If Tsipras and Merkel meet as mere politicians, the results will be catastrophic. Greece’s banks will be pushed to the point of failure, making the costs of saving Greece and the eurozone prohibitively high. If the two leaders meet as statesmen, however, they will save Greece, the eurozone, and the faltering European spirit. With the promise of deep debt relief for Greece and a rapprochement between Greece and Germany, economic confidence will return. Deposits will flow back into Greek banks. The economy will come back to life.
Tsipras needs to assure Merkel that Greece will live within its means, not as a chronic ward of Europe. To ensure such an outcome, debt relief and tough reforms should be phased in over time, according to an agreed schedule, with each party following through on its commitments, as long as the other does, as well. Fortunately, Greece is a country of exceptional talents, capable of building new competitive sectors from the ground up, if given the chance.
Merkel must now take a stance that is the opposite of the one her finance minister has pursued to date. Schäuble is undoubtedly one of Europe’s towering political figures, but his strategy for saving the eurozone by pushing Greece out was misguided. Merkel now must step in to save Greece as part of the eurozone – and that means easing the country’s debt burden. To do otherwise at this stage would create an irreparable split between Europe’s rich and poor, and powerful and weak.
Some – in particular, the ever-cynical bankers – argue that it is too late for Europe to save itself. It is not. In Europe, many influential leaders and citizens still view the marketplace as constrained by moral considerations, such as the need to alleviate economic suffering. This is an invaluable asset. It makes it possible for Merkel to offer Greece a fresh start, because it is the right thing to do and because it accords with Germany’s own experience and history.

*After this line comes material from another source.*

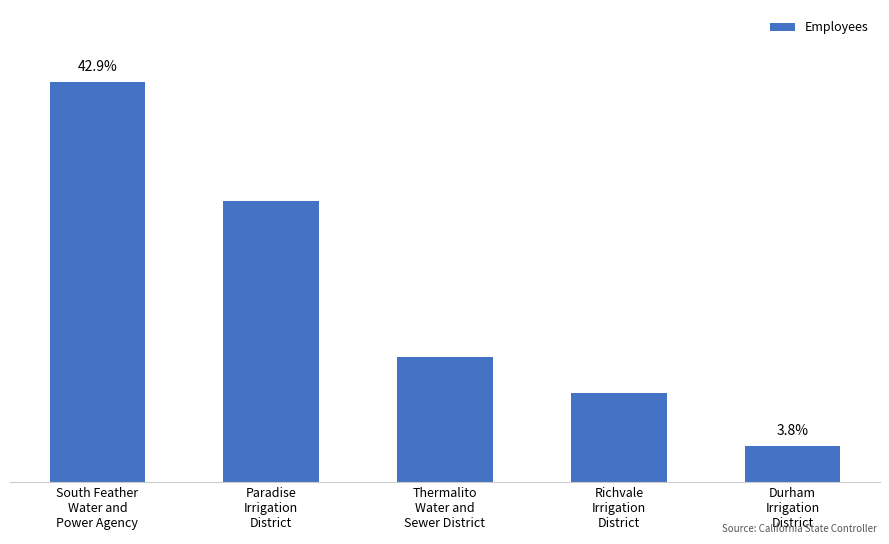

Are the bars horizontal?

No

That idea of an ethical approach to the Greek crisis might sound absurd to readers of the financial press, and many politicians will undoubtedly consider it naive. Yet most European citizens could embrace it as a sensible solution. Europe rose from the rubble of World War II because of the vision of statesmen; now it has been brought to the verge of collapse by the everyday vanities, corruption, and cynicism of bankers and politicians. It is time for statesmanship to return – for the sake of current and future generations in Europe and the world.